### What you have to do
Reproduce the lines below word for word, leaving out the pictures.

--- Records shown ---

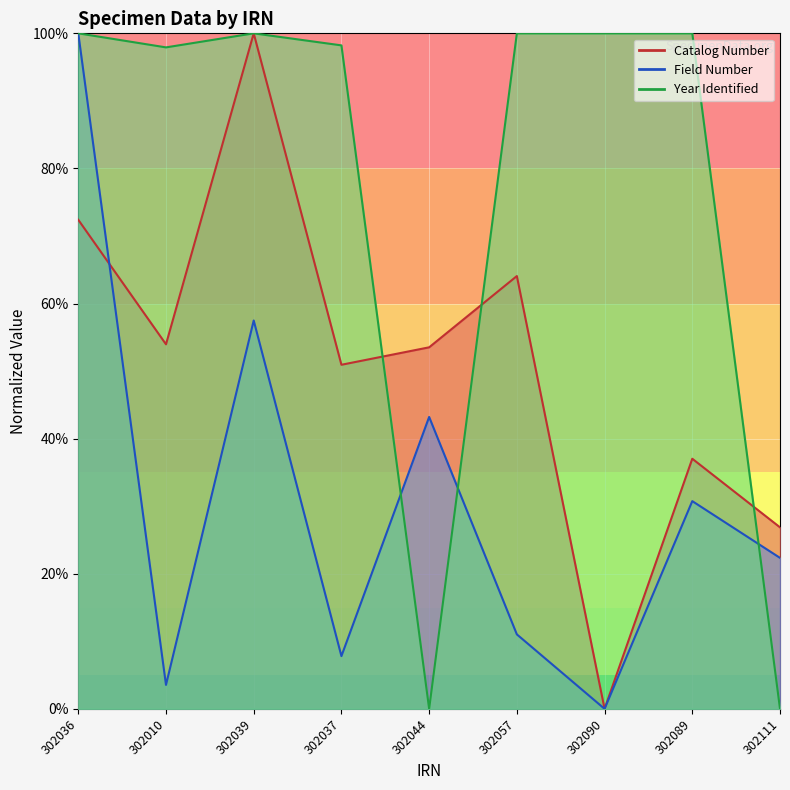

Between which two adjacent categories do Year Identified and Field Number first intersect?

302037 and 302044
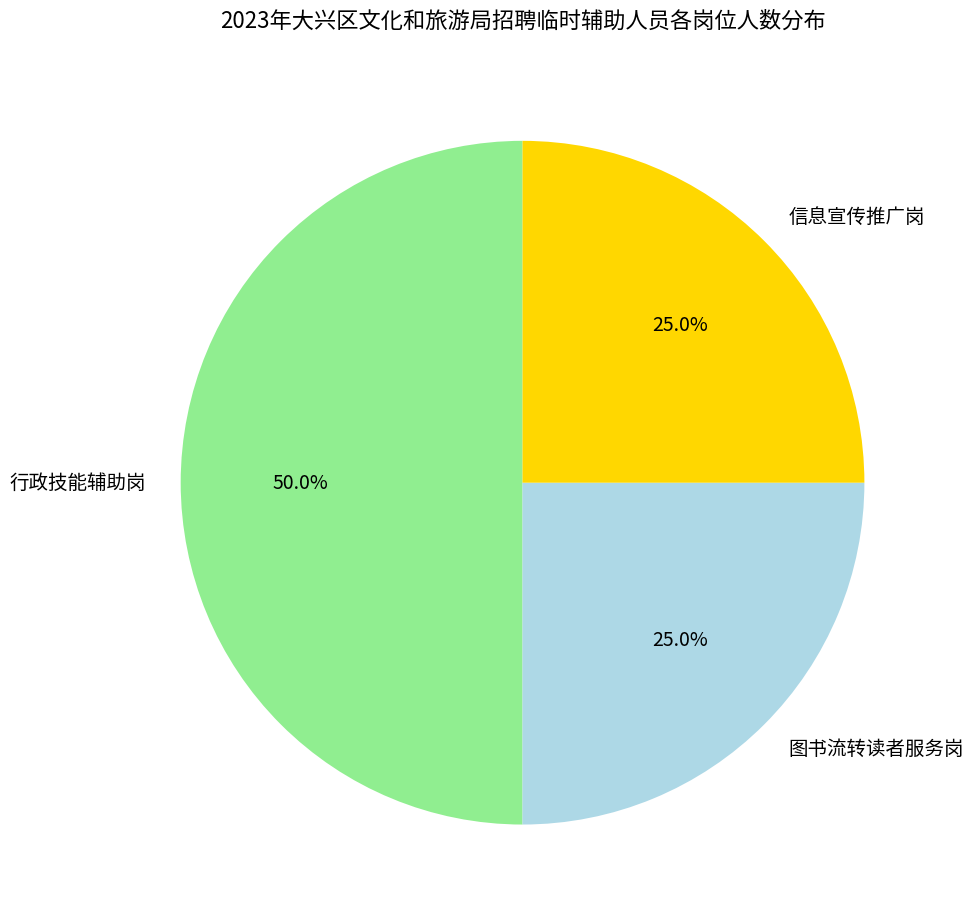

Does 信息宣传推广岗 represent more than half of the total?

No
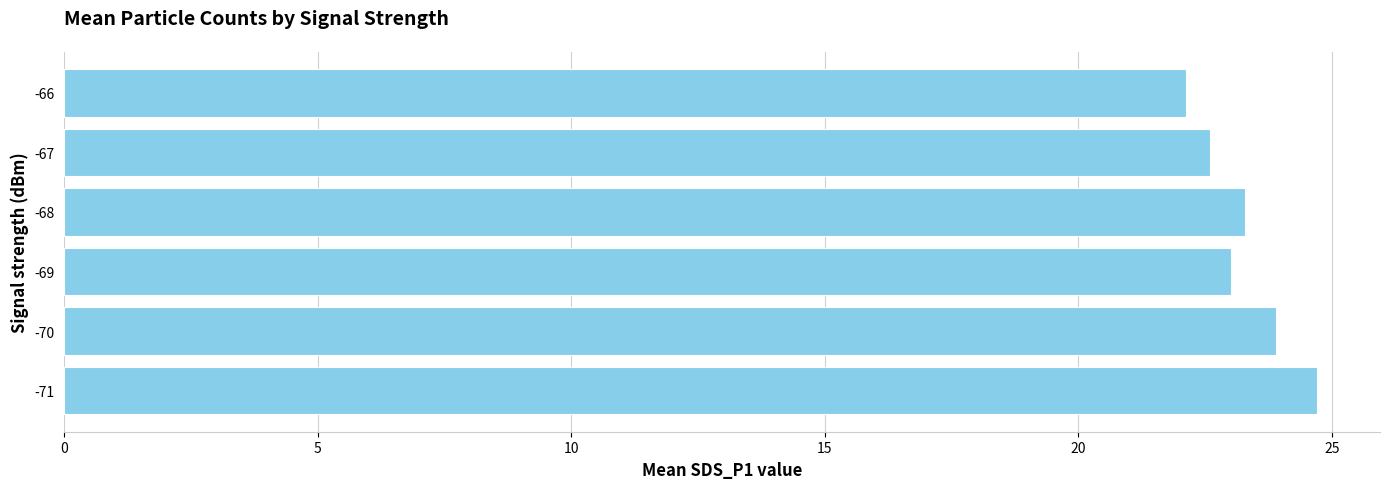

What is the sum of all values?

139.6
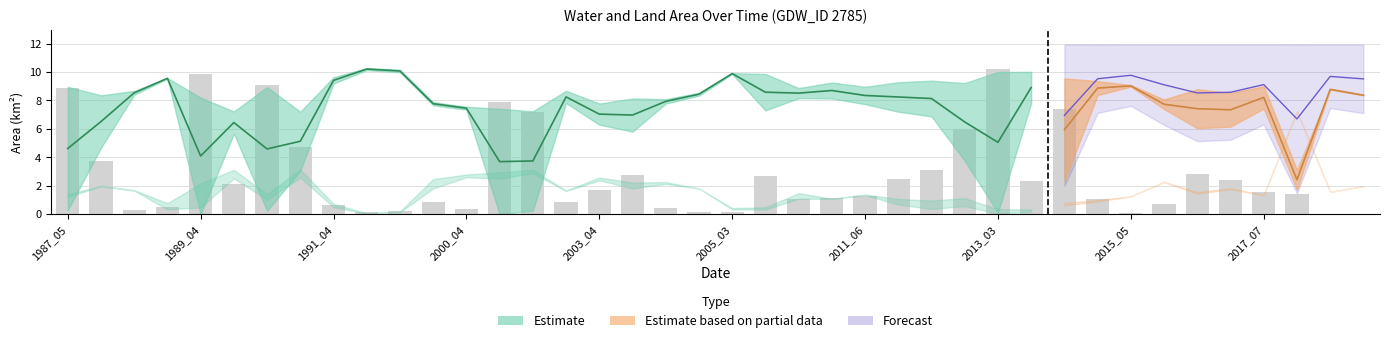

Where does the data first go above 1?

1987_05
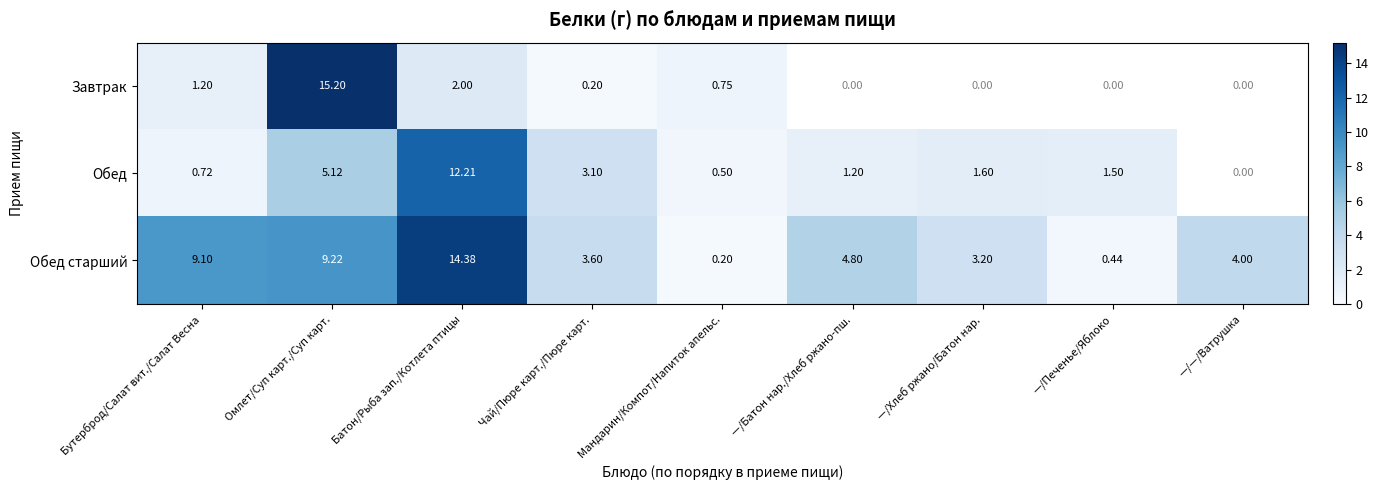

The value of Обед at Мандарин/Компот/Напиток апельс. is 0.5. True or false?

True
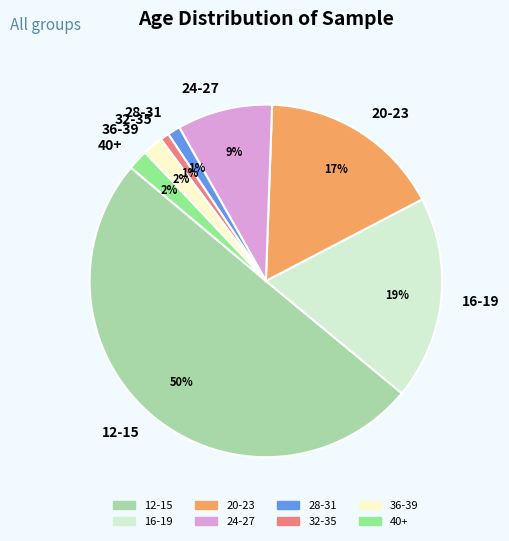

Which category has the biggest portion of the pie?

12-15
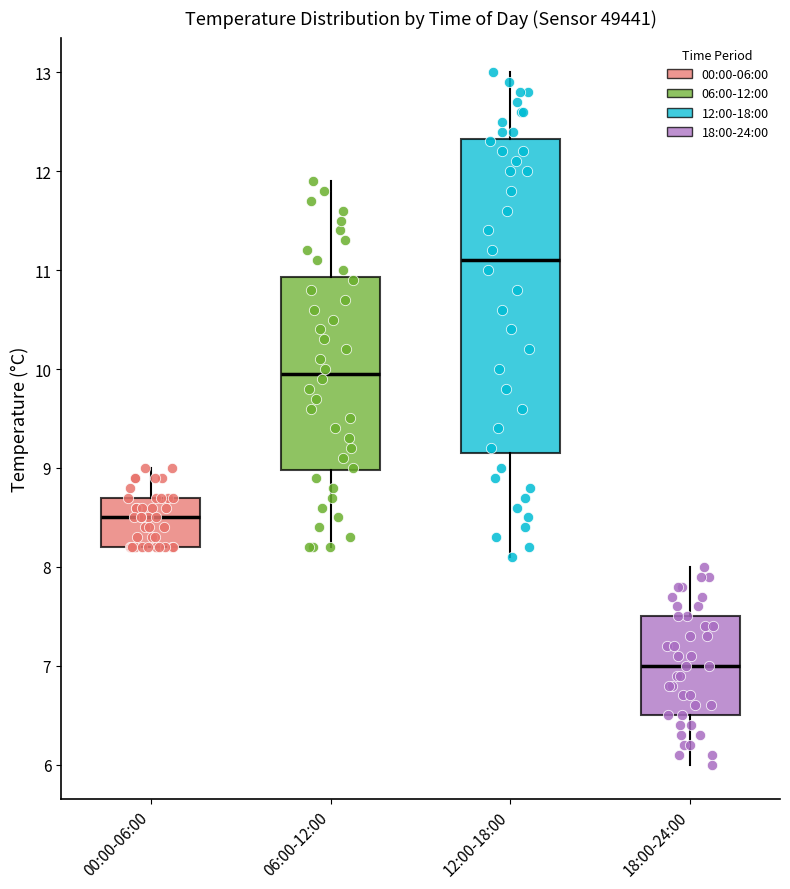

Which box has the highest median line?

12:00-18:00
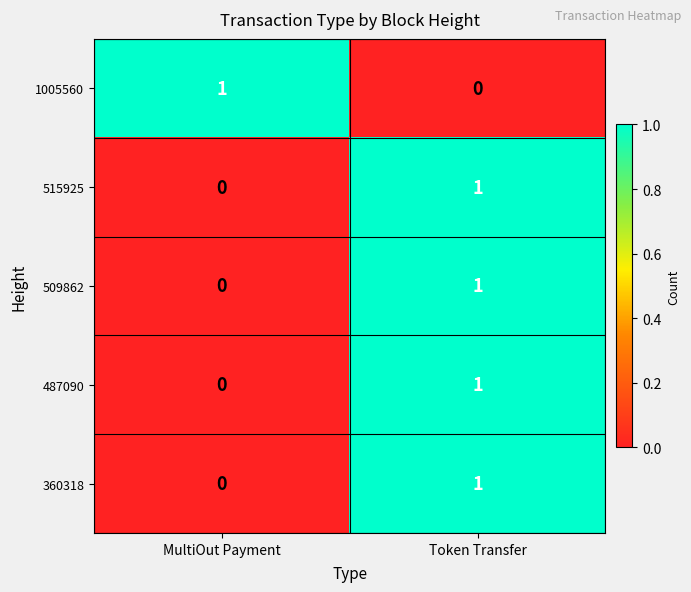

The 509862 series shows 1 at Token Transfer. True or false?

True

---

### Task output
Between which two adjacent categories do Year Identified and Field Number first intersect?

302037 and 302044

Does 信息宣传推广岗 represent more than half of the total?

No

What is the sum of all values?

139.6

Where does the data first go above 1?

1987_05

The value of Обед at Мандарин/Компот/Напиток апельс. is 0.5. True or false?

True

Which category has the biggest portion of the pie?

12-15

Which box has the highest median line?

12:00-18:00

The 509862 series shows 1 at Token Transfer. True or false?

True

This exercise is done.